The other situation is a new designation in a specific type of thyroid lesion. These lesions were previously designated as cancers, but there was no evidence that the cells were trying to metastasize into other areas of the thyroid or body. The nodules still need to undergo fine-needle aspiration and still need to be surgically removed to make the diagnosis, but if the lesion meets the six criteria of the new classification, rather than being called a cancer, it is now being referred to as a benign lesion that, unfortunately, has a very long-descriptive name—an NIFTP, or "noninvasive follicular thyroid neoplasm with papillary-like nuclear features."

The advantage of using this diagnosis is that it more accurately describes the lesion as a benign, noncancerous lesion, and no further treatment (surgical or medical) is required. It takes away the inaccurate designation of having had a cancer when the patient had a lesion that had no evidence of ever spreading or continuing to grow. These lesions probably exist in pediatrics, and we will have to see how common they are and whether we can use the same approach to care with our patients.

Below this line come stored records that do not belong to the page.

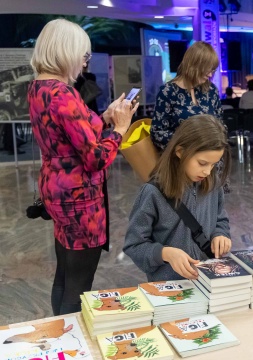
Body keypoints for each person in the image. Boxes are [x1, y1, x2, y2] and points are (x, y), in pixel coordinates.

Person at [28, 19, 138, 315]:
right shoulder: (63, 94)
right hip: (79, 198)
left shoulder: (40, 88)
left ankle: (59, 336)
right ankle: (70, 345)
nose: (84, 62)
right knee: (79, 284)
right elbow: (96, 158)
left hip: (57, 188)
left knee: (64, 274)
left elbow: (73, 134)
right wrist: (120, 130)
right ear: (67, 51)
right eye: (84, 55)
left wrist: (106, 118)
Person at [124, 115, 232, 281]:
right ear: (180, 152)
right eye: (202, 163)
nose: (207, 172)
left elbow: (220, 219)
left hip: (207, 280)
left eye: (214, 164)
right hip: (169, 287)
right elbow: (134, 245)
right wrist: (165, 253)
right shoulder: (152, 193)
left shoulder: (212, 183)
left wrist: (221, 234)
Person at [151, 41, 222, 151]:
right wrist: (188, 143)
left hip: (211, 158)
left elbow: (220, 124)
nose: (210, 75)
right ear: (193, 65)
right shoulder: (168, 91)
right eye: (207, 69)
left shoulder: (211, 90)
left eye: (213, 70)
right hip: (181, 159)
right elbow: (157, 132)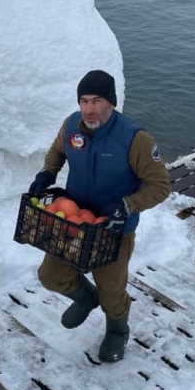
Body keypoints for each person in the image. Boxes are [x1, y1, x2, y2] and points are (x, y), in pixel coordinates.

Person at [28, 70, 171, 363]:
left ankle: (117, 330)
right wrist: (47, 172)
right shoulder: (72, 125)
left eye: (96, 101)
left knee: (112, 291)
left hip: (113, 230)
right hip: (73, 222)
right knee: (50, 275)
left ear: (111, 103)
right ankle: (85, 297)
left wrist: (128, 205)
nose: (89, 109)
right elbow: (57, 152)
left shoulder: (135, 140)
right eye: (83, 101)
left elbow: (161, 186)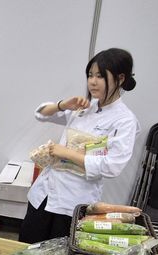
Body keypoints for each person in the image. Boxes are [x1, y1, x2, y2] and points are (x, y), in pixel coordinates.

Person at [18, 48, 140, 243]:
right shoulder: (85, 107)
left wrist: (66, 152)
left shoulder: (124, 120)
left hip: (72, 200)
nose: (92, 81)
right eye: (90, 75)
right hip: (44, 193)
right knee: (27, 245)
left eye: (100, 76)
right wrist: (62, 105)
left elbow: (112, 165)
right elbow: (40, 114)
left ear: (120, 78)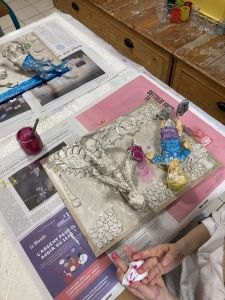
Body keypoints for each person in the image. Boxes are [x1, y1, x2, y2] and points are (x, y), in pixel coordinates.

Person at [112, 207, 225, 299]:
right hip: (173, 260)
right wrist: (182, 248)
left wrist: (163, 297)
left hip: (174, 293)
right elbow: (218, 222)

Medscape: Your recent review emphasizes the role of primary care clinicians in recognizing and appropriately evaluating kids with possible thyroid disease.

Dr Bauer: Yes; the primary care doctor has such a huge and important role to help us screen for patients with thyroid disease. However, the intention of the article was not to put the burden of evaluation and management on primary care doctors. The intention of the review article was to provide a comprehensive review of thyroid disease in children and adolescents, so that our primary care physicians understood our approach to the evaluation and management of common thyroid disorders. Our primary care colleagues are important members of our team, and if all of us understand the diseases, then we can ensure timely and appropriate referrals as well as ensure that patients and parents are compliant with our treatment plans, in an effort to optimize outcomes for our patients.